You probably don’t want just any old server being able to attach to the LUN, so you can configure which initiators are allowed to connect. Either use individual IQNs or create a group of IQNs.

Let’s take a look what has happened on the vSAN Datastore:

We can now clearly see that there’s a new VMDK file that we can handle just as any other VMDK file, inflate it, move it or delete it:

Next up: Creating a Windows Server 2016 VM (emulating a physical machine) that will connect and use the new vSAN LUN we created. 

Setting up the VM is pretty straight forward.

Select the desired OS:

Here’s where we need to make changes, first assign at least two CPUs to the VM and secondly tick the box for hardware virtualization (otherwise the role Hyper-V won’t be able to start or be installed).

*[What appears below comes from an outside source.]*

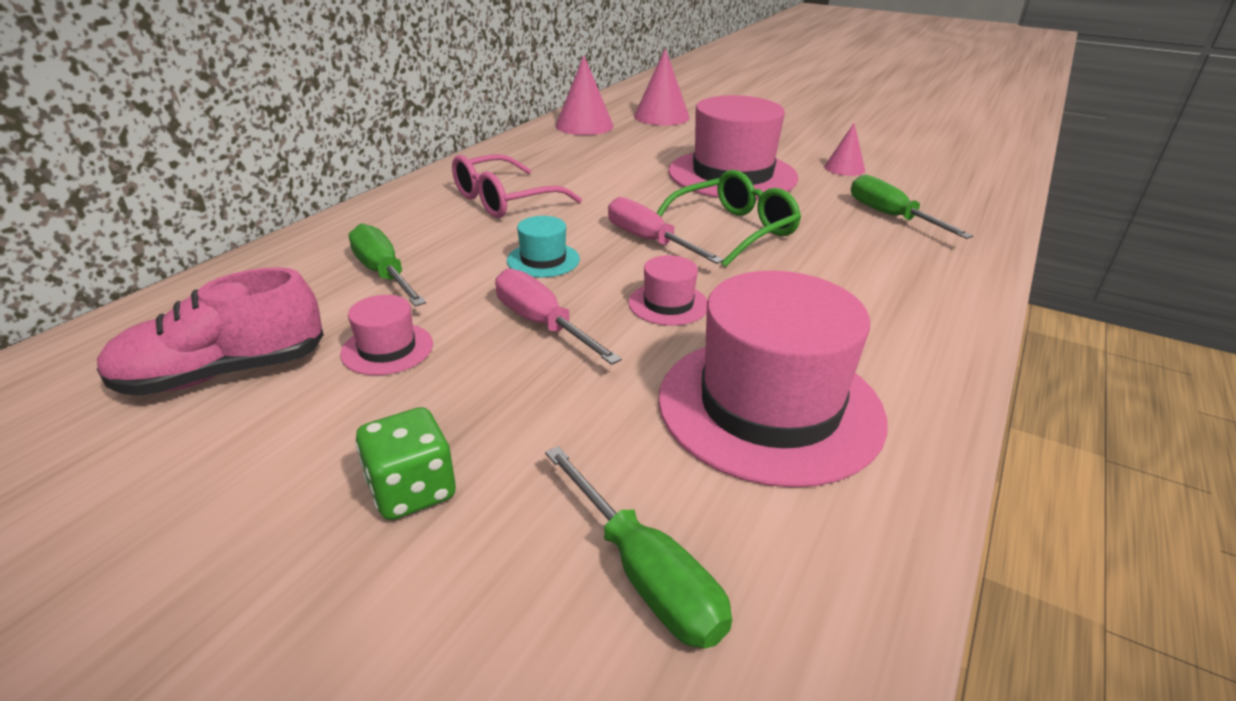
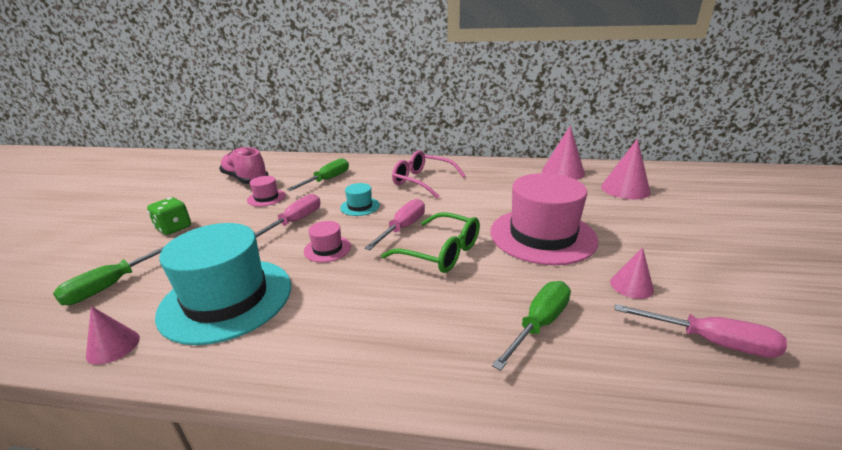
camera: 70 degrees right, 5 degrees down
pink hat [658,271,887,487] -> turquoise hat [155,223,291,345]
none -> pink cone [86,306,140,365]
none -> pink screwdriver [615,304,787,358]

The summary page shows us what settings we’ve selected for the VM

We run through the installation of the operating system. Configure everything we need, a static IP address, updating windows and so on:

OK, Windows Server 2016 is ready to be used, let’s configure the iSCSI connection:

Yes, we’d like to start the iSCSI service:

Again, in a production environment you’d probably want to have som fancy stuff set up such as MPIO and so on but for this test we’ll just do a quick connect to the iSCSI target:

Oh, but what IP address should I use? The host that is responsible for the I/O to the LUN can be found on the configuration page of the iSCSI Target:

We connect Windows to the I/O Owner host:

We have a connection, all is well:

Open up the disk management tool and a new disk should be available (if not, try a rescan). Bring the disk online, initialize it and format it:

Give the volume a name:

Now the volume is ready to be used:

Hyper-v will now be installed on the Windows Server 2016 machine:

Add the required features and tools

Configure a virtual switch for Hyper-V

Now we can actually leverage the newly created vSAN volume and use that as the target for our Hyper-V virtual machines:

A simple test to confirm that it actually works, creating a virtual machine for Hyper-V running off of the vSAN volume:

Go through the wizard, give the VM a name and so on.

Choose what generation the VM should be created as:

Select a network connection if needed

Set the size of the virtual hard disk.

Select an iso-file to be used when installing the OS in the Hyper-V virtual machine

Done, just hit finish

The VM is created, start it and connect to it to get the console view

Install the operating system and update it, configure it the way you want it

Now we’re running a virtual machine in Hyper-V with it’s disk being handled by VMware vSAN! Pretty cool.

Now we can go back to see what impact, if any, installing the operating system had on consumed space on the vSAN volume:

As you can see, the VMDK file containing the Hyper-V volume has grown that’s just as we expected.

There you have it! It’s very, very easy to set up vSAN to use iSCSI – why not give it a try yourself?